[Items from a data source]
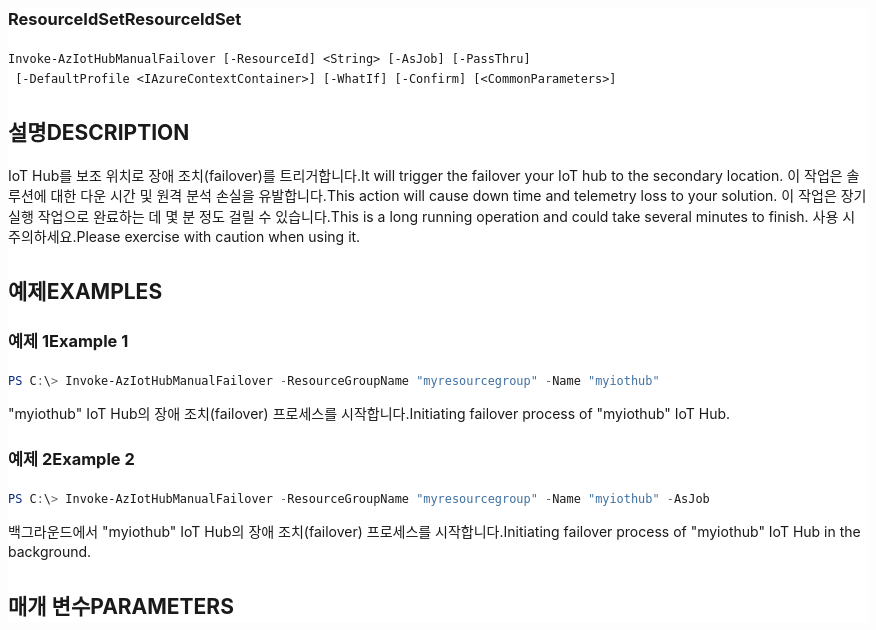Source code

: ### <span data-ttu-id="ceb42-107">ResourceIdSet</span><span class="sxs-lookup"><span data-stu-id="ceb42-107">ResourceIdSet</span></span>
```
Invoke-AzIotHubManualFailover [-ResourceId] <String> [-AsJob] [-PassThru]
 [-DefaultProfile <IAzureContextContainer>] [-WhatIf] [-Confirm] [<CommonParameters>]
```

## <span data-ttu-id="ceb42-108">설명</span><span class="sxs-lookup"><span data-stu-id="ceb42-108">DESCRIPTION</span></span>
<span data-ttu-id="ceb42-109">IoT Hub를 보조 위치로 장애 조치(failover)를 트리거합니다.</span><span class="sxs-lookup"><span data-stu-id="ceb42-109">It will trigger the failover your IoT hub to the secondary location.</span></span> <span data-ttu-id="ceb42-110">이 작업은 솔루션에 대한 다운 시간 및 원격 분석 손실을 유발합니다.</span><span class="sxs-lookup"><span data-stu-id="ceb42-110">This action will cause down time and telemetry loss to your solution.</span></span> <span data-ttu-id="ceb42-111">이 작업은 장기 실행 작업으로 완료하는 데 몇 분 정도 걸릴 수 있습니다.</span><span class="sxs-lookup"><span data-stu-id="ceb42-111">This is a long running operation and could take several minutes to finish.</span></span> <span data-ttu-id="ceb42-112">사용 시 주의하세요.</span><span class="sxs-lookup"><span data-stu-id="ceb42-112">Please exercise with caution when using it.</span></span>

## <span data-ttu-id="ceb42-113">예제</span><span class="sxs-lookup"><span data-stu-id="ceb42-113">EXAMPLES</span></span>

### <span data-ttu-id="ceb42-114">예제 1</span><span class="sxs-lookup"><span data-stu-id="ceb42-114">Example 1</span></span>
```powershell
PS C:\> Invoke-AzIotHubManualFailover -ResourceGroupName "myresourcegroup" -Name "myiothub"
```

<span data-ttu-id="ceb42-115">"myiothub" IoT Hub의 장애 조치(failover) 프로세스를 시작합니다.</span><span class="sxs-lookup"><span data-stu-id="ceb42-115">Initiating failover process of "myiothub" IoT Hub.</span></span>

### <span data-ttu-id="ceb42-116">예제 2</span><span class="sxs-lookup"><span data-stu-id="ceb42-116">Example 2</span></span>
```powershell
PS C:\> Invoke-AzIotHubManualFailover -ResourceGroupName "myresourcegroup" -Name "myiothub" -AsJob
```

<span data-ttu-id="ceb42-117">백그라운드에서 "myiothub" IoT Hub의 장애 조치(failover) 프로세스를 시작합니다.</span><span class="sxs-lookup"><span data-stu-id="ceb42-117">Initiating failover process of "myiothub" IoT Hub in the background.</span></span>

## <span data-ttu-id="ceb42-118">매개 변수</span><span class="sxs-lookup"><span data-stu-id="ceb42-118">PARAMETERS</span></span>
==
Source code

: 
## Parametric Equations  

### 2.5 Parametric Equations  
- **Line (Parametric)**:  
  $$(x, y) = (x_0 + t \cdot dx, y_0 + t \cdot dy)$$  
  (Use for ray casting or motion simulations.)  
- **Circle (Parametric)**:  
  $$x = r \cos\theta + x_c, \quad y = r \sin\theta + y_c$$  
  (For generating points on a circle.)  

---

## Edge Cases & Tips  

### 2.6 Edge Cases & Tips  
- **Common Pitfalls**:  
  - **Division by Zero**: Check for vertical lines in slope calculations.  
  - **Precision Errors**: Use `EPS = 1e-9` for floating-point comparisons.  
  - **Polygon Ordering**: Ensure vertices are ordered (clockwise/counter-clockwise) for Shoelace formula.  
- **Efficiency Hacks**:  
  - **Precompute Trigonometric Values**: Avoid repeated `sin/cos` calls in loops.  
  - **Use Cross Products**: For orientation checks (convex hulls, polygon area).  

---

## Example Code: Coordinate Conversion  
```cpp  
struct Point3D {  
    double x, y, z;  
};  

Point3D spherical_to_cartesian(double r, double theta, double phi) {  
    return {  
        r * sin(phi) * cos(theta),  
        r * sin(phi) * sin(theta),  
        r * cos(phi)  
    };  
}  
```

*EXERCISE DIRECTIONS:*
Pull every line containing the word "myresourcegroup" out of the entries above.

*ANSWER TO THE EXERCISE:*
PS C:\> Invoke-AzIotHubManualFailover -ResourceGroupName "myresourcegroup" -Name "myiothub"
PS C:\> Invoke-AzIotHubManualFailover -ResourceGroupName "myresourcegroup" -Name "myiothub" -AsJob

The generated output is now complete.